Dall’ascolto nasce infatti la memoria viva del tempo delle lotte e con esso qualcosa che non può ridursi a discorso e logica politica; qualcosa che è forse parte della natura umana, la parte maggiore, che si tende a non dire, a esiliare in sé stessi come se fosse una riserva di energia nei momenti di sofferenza. In questo tempo in cui sconfitta della rivoluzione e possibilità delle insorgenze scorrono intrecciate ma non intatte, l’ascolto dell’incessante riflessione di Tronti intorno alle possibilità sepolte o emerse, nascoste o intraviste, archiviate o organizzate, ci permette di registrare sul nastro della storia continua, le rotture e le aperture, il disordine e il respiro di diverse generazioni. Questa parte è lo spirito, che è spirito di vita comune, contemplazione e animazione del mondo, trascendenza nell’immanenza della storia.
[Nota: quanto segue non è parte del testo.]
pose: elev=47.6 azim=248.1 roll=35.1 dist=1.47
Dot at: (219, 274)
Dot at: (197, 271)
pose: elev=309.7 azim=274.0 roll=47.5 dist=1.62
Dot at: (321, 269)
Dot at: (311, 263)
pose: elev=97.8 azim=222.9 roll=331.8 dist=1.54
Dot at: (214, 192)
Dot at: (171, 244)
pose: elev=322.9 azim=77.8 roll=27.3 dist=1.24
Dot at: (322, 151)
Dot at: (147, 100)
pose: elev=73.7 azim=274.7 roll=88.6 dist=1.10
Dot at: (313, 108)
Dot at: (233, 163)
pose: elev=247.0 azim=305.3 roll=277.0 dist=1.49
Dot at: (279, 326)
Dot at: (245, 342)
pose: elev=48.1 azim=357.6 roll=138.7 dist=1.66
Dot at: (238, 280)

Dunque, ciò che più interessa è il movimento dello spirito che inizia dalla sconfitta operaia nel luogo e nel tempo che può essere datato 1980 con la marcia dei “capetti” della FIAT, e giunge fino ad oggi. Non deve però questo motore mobile della contestazione essere assimilato all’hegeliana marcia trionfale dello spirito verso il sapere assoluto, ma, al contrario, alla nascita, nella terra devastata, di un sapere dell’anima che può essere sottratto alla cattura del pervasivo mondo neoliberale. Che questa ginestra sia fiorita nel deserto del “nostro scontento” è l’imprevisto eppure permanente sentimento comunista che anima individui, gruppi, situazioni, testi e ricerche che, almeno dai primi anni Novanta, si sono fatti stranieri alla democrazia e ai suoi diktat liberalmente autoritari.
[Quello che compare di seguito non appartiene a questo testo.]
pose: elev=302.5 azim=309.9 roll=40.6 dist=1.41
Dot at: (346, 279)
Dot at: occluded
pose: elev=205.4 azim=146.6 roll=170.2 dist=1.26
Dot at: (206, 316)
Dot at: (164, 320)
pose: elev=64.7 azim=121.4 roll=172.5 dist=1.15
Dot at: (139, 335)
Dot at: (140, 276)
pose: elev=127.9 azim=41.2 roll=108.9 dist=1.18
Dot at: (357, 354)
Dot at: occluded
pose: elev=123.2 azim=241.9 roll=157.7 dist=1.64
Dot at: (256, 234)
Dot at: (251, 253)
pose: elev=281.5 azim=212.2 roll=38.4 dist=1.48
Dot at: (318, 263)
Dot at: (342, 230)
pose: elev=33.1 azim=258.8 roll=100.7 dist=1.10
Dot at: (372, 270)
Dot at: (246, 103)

Letti secondo la parola che ci fa essere nel mondo ma non del mondo, i diversi saggi rivelano una essenziale partizione in cui si specchia la storia recente della filosofia politica: la secolarizzazione dei concetti teologici affermata da Max Weber per illuminare il fondamento della sovranità e, in contrasto, l’essenza dei secoli che ci separano dall’illuminismo, cioè il nichilismo. Di queste due fonti della teoria moderna che inizia da Spinoza, è Nietzsche, ed è la genealogia messianica che da Nietzsche si distende, a trovare conferma nei conflitti e nelle rivolte, nell’autonomia e nella libertà così come nell’idea della comune, confiscata e resa inagibile da positivismo, materialismo, economicismo e marxismi-leninismi. Seguendo questa linea di tendenza sembra dunque più importante provare a chiedere l’autonomia all’archeologia della politica piuttosto che ricorrere a deboli tentativi istituenti che hanno promosso la religione secolare del capitalismo. Contro questo esito critico weberiano, la crisi del fondamento enunciata dall’operaismo scopriva una “gaia scienza”, un sapere del conflitto, il nichilismo operaio, che produceva il genere dell’inchiesta. Non solo. L’operaismo già alla metà degli scorsi anni ’60 faceva affondare il pesante e disastroso bagaglio ideologico idealista e nazional-popolare trasferito di peso nella tradizione socialista e che in Italia avrebbe condotto al riformismo, al compromesso storico e all’eurocomunismo; cioè al farsi Stato del PCI e della classe operaia organizzata nel sindacato. La curva di pensiero di Tronti si piega nella felice consistenza dello spirito in una meditazione sulle possibilità di una forma di vita che, a partire dal monachesimo, realizzi l’inversione tra il tempo del mercante e il tempo dell’anima.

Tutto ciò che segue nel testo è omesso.